About this exercise:
Format every line below as a JSON list of strings, one string per line, skipping blank lines and leaving out the pictures.

Collected material:
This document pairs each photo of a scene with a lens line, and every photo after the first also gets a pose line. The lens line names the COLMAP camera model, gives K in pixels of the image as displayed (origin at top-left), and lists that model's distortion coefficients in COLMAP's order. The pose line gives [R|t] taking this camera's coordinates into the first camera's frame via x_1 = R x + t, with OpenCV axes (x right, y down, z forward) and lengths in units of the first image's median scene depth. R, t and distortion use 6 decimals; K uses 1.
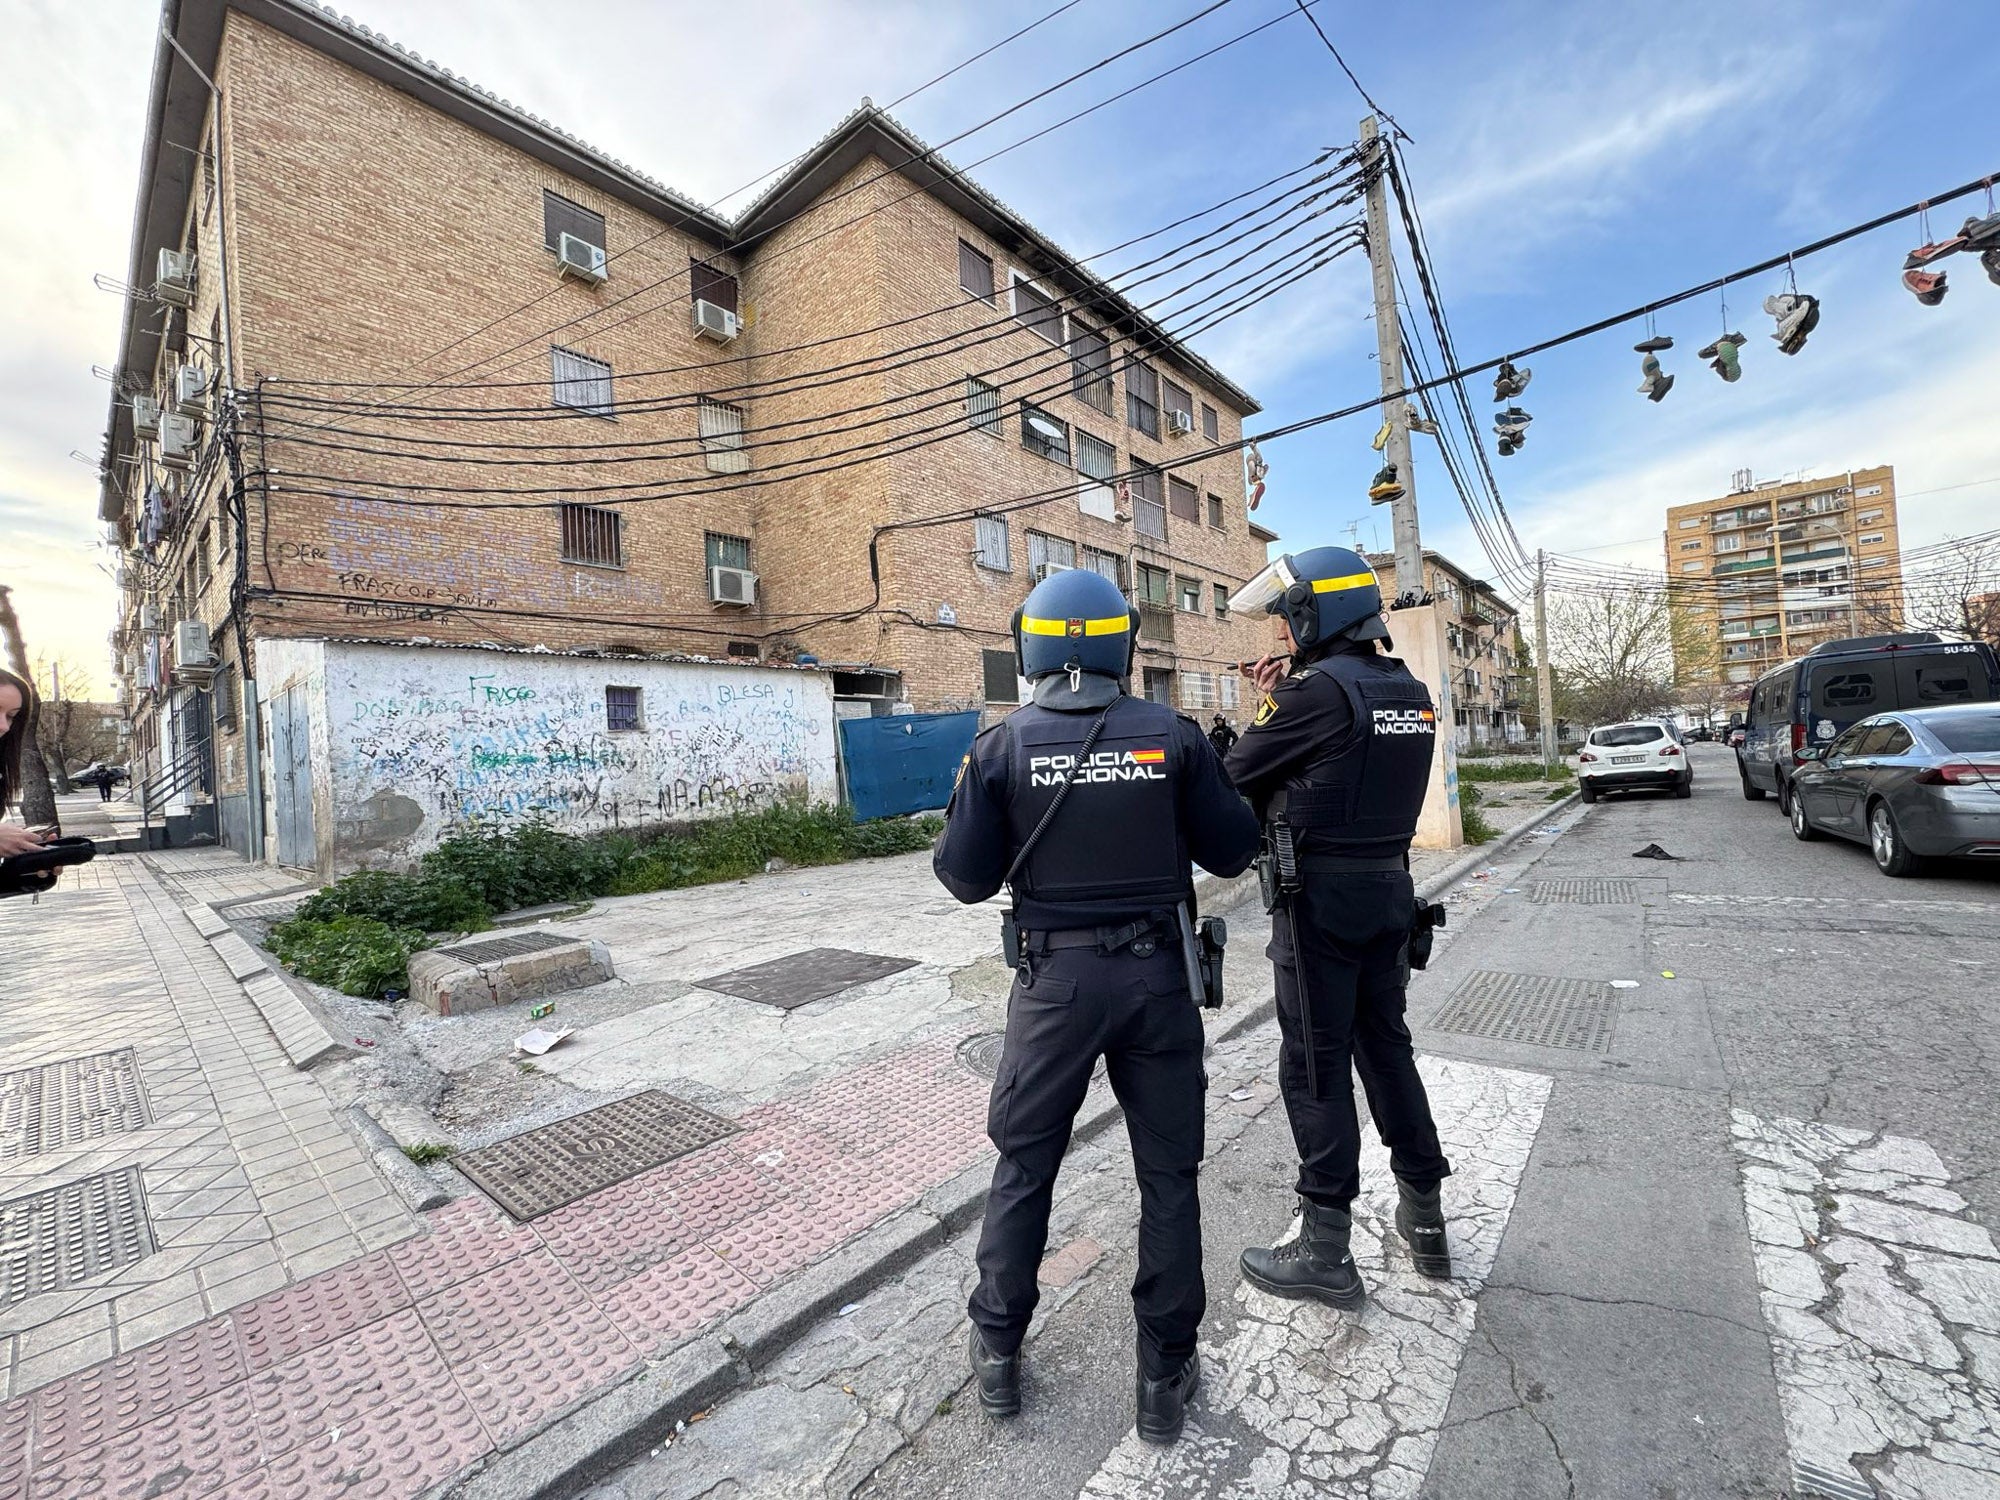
lens RADIAL K [[789.1, 0, 1000.0], [0, 789.1, 750.0], [0, 0, 1]] dist [-0.005616, 0.000754]
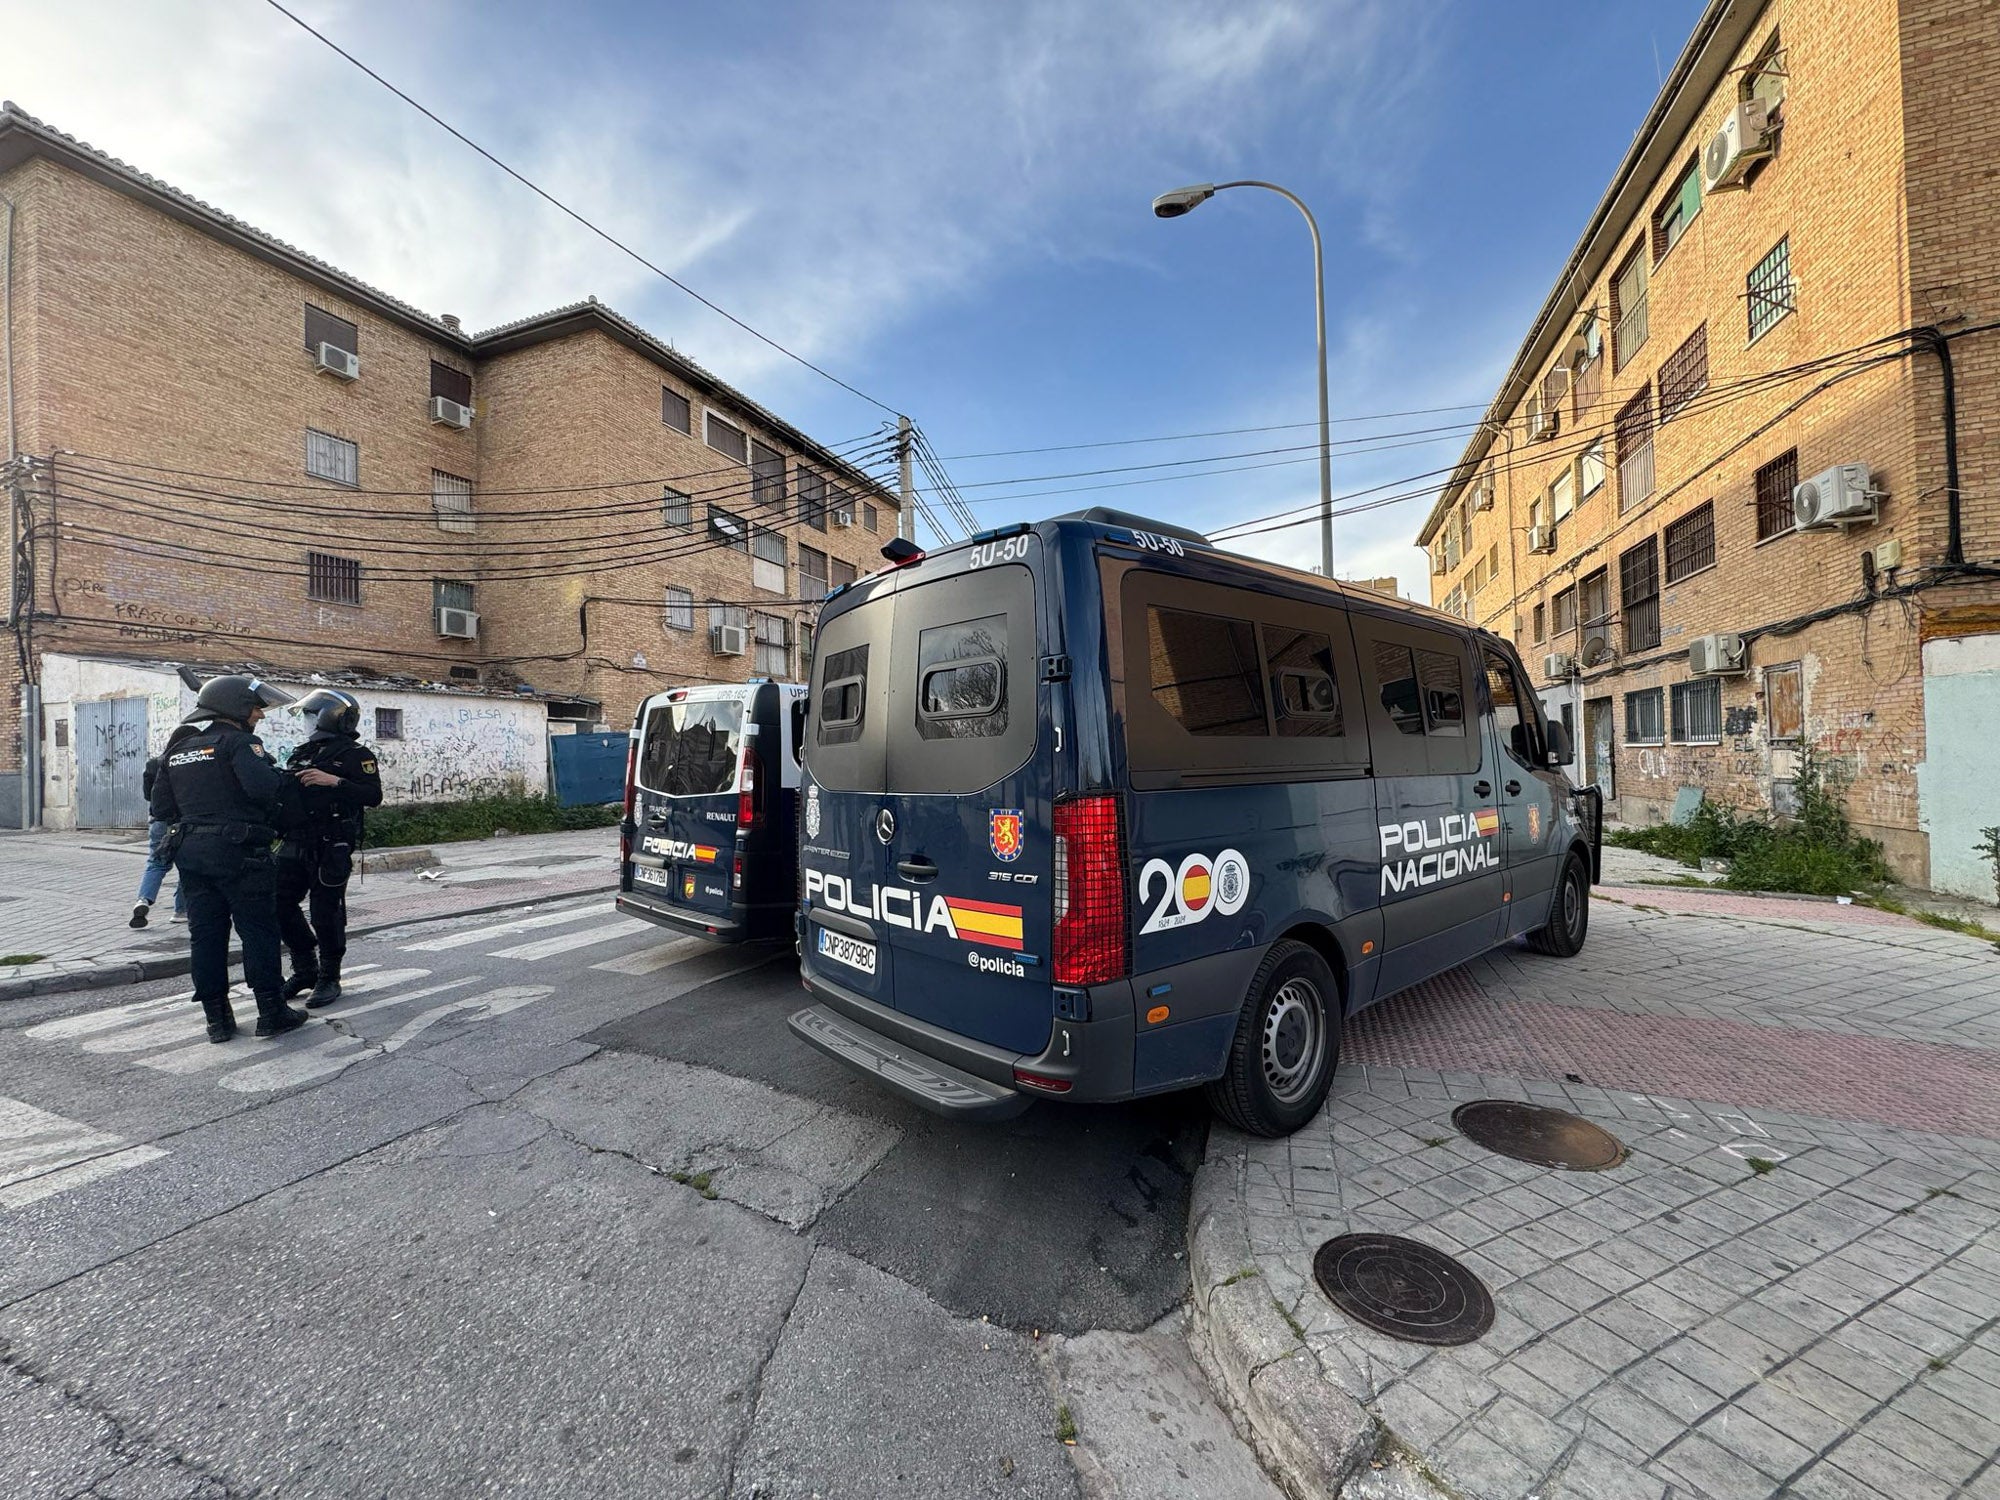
lens RADIAL K [[789.1, 0, 1000.0], [0, 789.1, 750.0], [0, 0, 1]] dist [-0.005616, 0.000754]
pose [[0.940785, 0.040668, 0.336557, 0.074719], [-0.035949, 0.999149, -0.020245, -0.011583], [-0.337094, 0.006947, 0.941446, -0.565655]]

Final answer:
[
  "This document pairs each photo of a scene with a lens line, and every photo after the first also gets a pose line. The lens line names the COLMAP camera model, gives K in pixels of the image as displayed (origin at top-left), and lists that model's distortion coefficients in COLMAP's order. The pose line gives [R|t] taking this camera's coordinates into the first camera's frame via x_1 = R x + t, with OpenCV axes (x right, y down, z forward) and lengths in units of the first image's median scene depth. R, t and distortion use 6 decimals; K uses 1.",
  "lens RADIAL K [[789.1, 0, 1000.0], [0, 789.1, 750.0], [0, 0, 1]] dist [-0.005616, 0.000754]",
  "lens RADIAL K [[789.1, 0, 1000.0], [0, 789.1, 750.0], [0, 0, 1]] dist [-0.005616, 0.000754]",
  "pose [[0.940785, 0.040668, 0.336557, 0.074719], [-0.035949, 0.999149, -0.020245, -0.011583], [-0.337094, 0.006947, 0.941446, -0.565655]]"
]